*** Textauszug ***

Ob die DFL, wie angekündigt, ab Januar 2012 die Rechte an den Spielplänen der 1. und 2. Bundesliga auch gerichtlich geltend machen wird, bleibt fraglich. Die Erfolgsaussichten dürften trotz bis dato noch fehlender verbindlicher Rechtssprechung recht vage sein.

Der Vorstoß der DFL dürfte aber wohl klar im Zusammenhang mit der Liberalisierung des Sportwettenmarktes in Deutschland ab 2012 zu sehen sein.

*** Bereitgestellte Einträge ***

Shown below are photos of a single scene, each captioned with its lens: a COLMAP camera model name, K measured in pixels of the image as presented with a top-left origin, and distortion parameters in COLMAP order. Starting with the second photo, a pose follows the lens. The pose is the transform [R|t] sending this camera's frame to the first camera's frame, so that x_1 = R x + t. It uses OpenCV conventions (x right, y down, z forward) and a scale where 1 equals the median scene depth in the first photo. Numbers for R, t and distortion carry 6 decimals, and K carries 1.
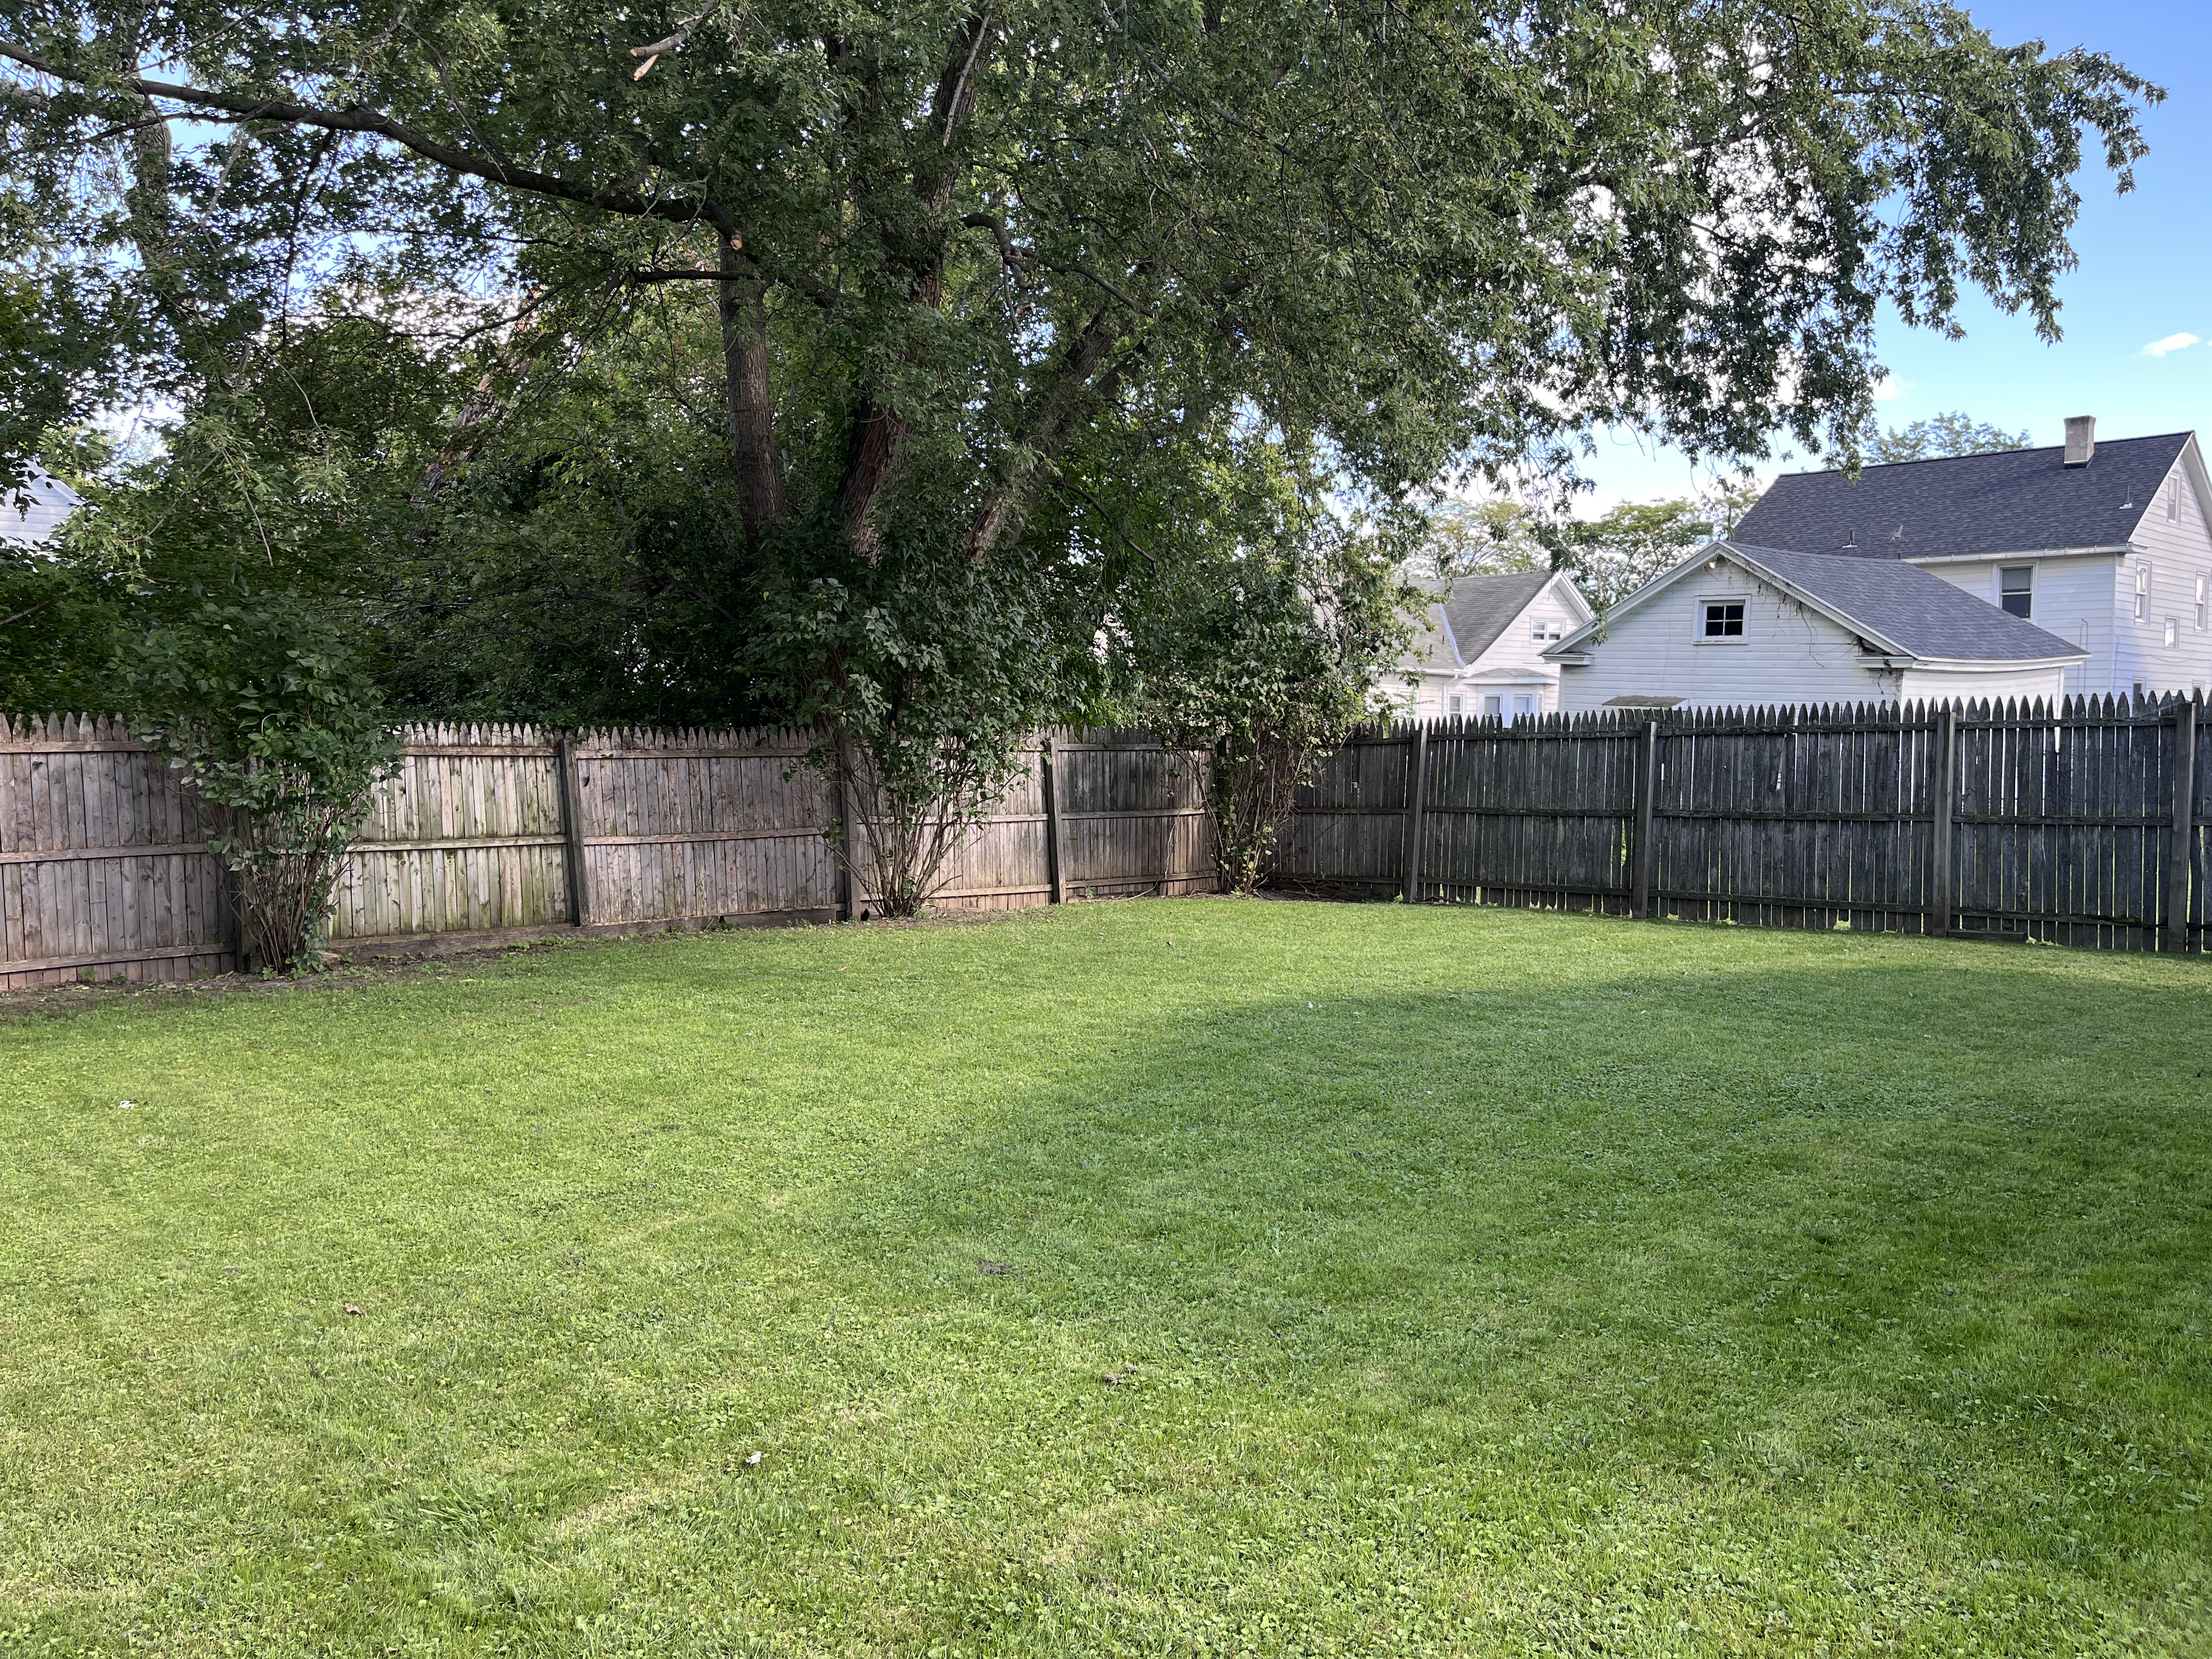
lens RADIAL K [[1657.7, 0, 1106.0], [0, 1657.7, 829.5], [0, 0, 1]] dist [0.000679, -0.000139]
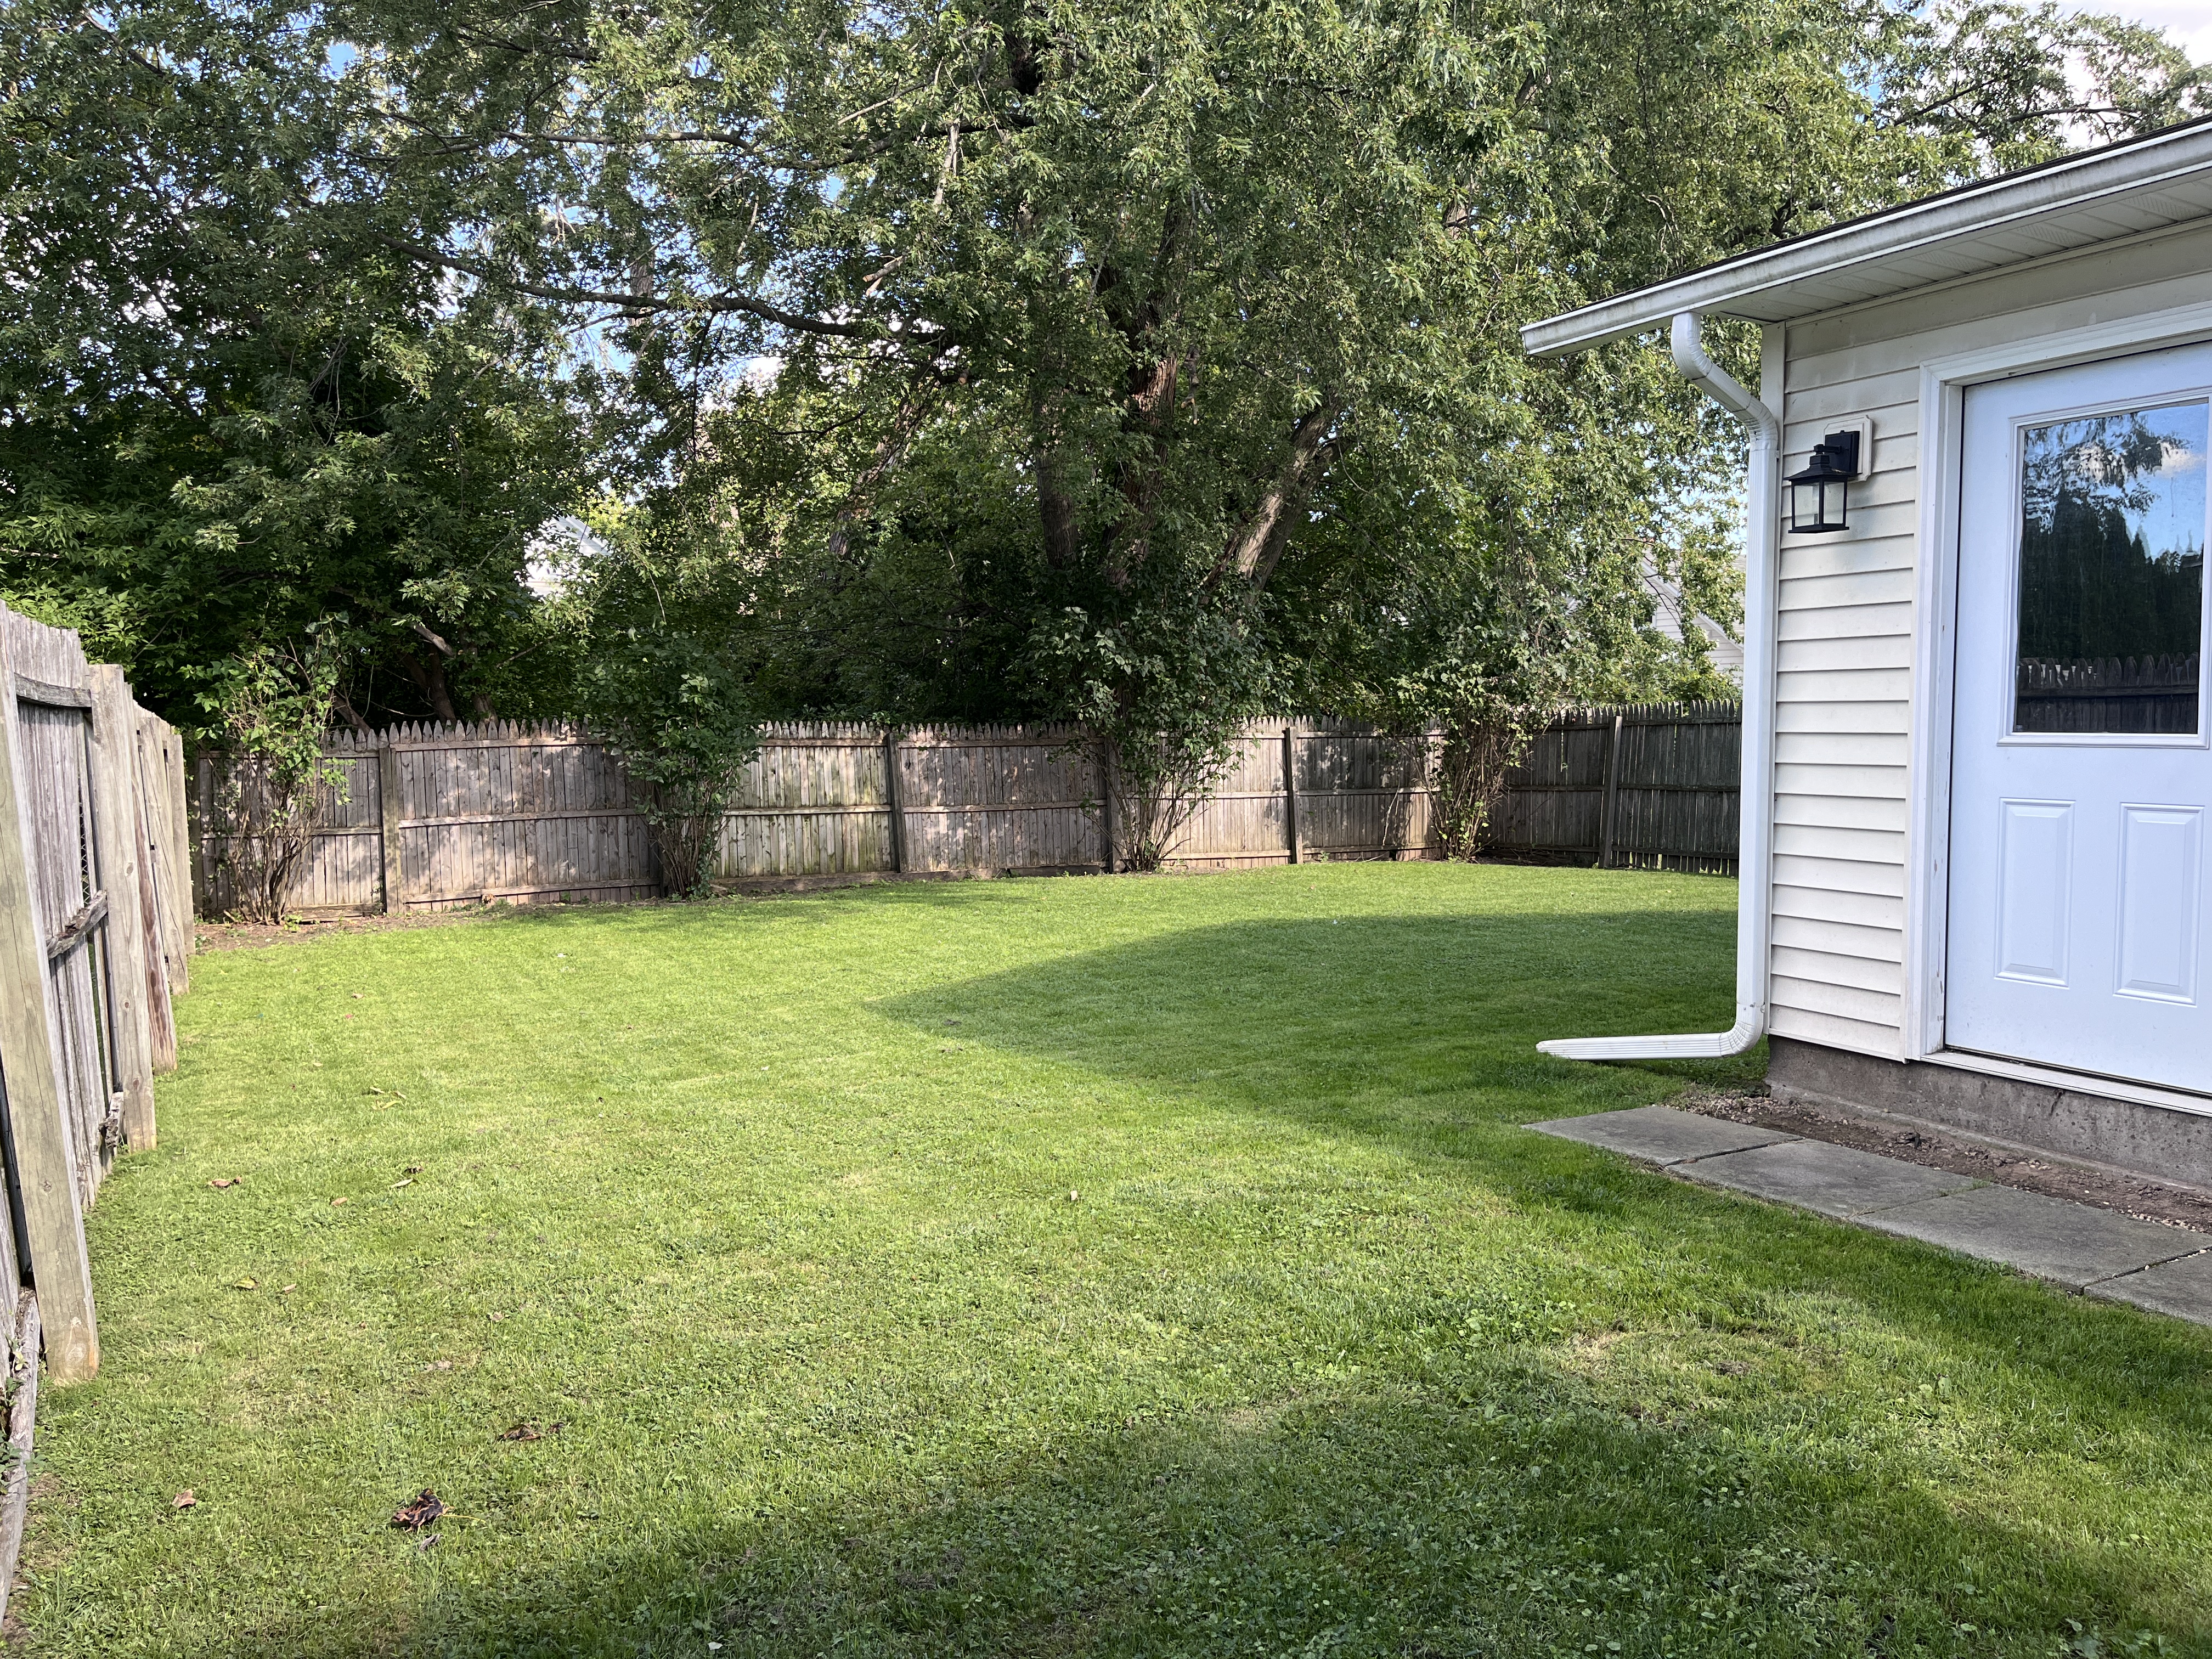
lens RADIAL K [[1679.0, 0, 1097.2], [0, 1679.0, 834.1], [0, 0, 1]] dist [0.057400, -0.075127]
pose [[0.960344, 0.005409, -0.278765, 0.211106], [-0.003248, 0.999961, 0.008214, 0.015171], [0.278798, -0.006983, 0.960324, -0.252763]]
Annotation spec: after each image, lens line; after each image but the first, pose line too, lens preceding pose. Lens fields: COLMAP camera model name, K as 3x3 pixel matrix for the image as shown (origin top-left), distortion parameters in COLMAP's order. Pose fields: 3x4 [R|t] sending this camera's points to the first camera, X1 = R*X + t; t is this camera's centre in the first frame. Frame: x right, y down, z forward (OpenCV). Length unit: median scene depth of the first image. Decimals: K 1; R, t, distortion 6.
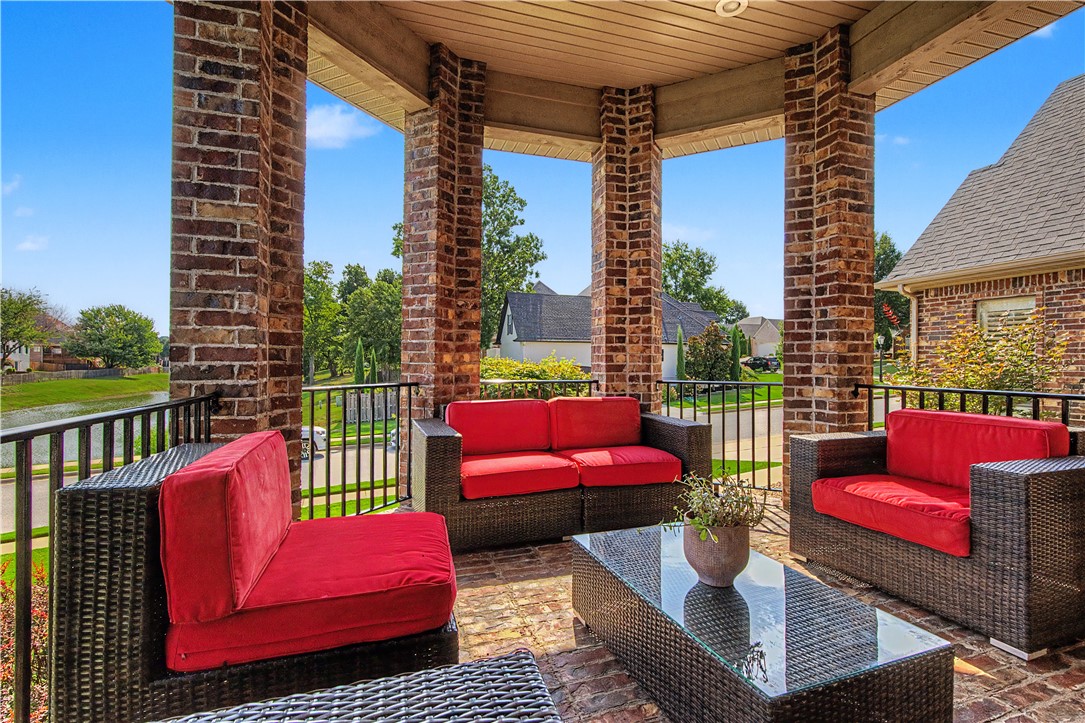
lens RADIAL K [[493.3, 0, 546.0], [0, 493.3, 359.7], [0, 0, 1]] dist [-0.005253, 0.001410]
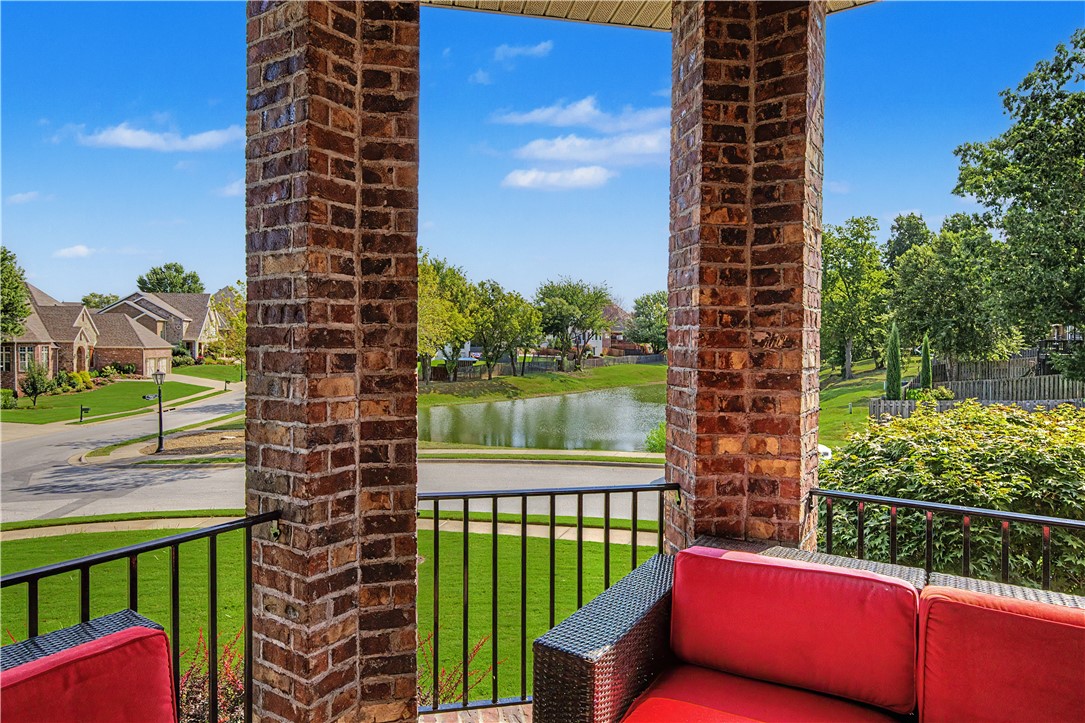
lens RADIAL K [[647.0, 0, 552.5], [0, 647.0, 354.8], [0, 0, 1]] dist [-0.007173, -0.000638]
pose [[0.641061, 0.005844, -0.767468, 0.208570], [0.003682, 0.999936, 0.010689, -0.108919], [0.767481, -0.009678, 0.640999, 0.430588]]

***

Aufgabenstellung:
(a) Gib aus dem Textauszug den Abschnitt wortgetreu wieder, der mit „Ob die DFL, wie“ beginnt und bis einschließlich „recht vage sein.“ reicht.
(b) Nenne in der Reihenfolge ihres Auftretens sämtliche finiten Verbformen, die im Textauszug vorkommen.

Lösungen der Aufgaben:
(a)
Ob die DFL, wie angekündigt, ab Januar 2012 die Rechte an den Spielplänen der 1. und 2. Bundesliga auch gerichtlich geltend machen wird, bleibt fraglich. Die Erfolgsaussichten dürften trotz bis dato noch fehlender verbindlicher Rechtssprechung recht vage sein.

(b) wird, bleibt, dürften, dürfte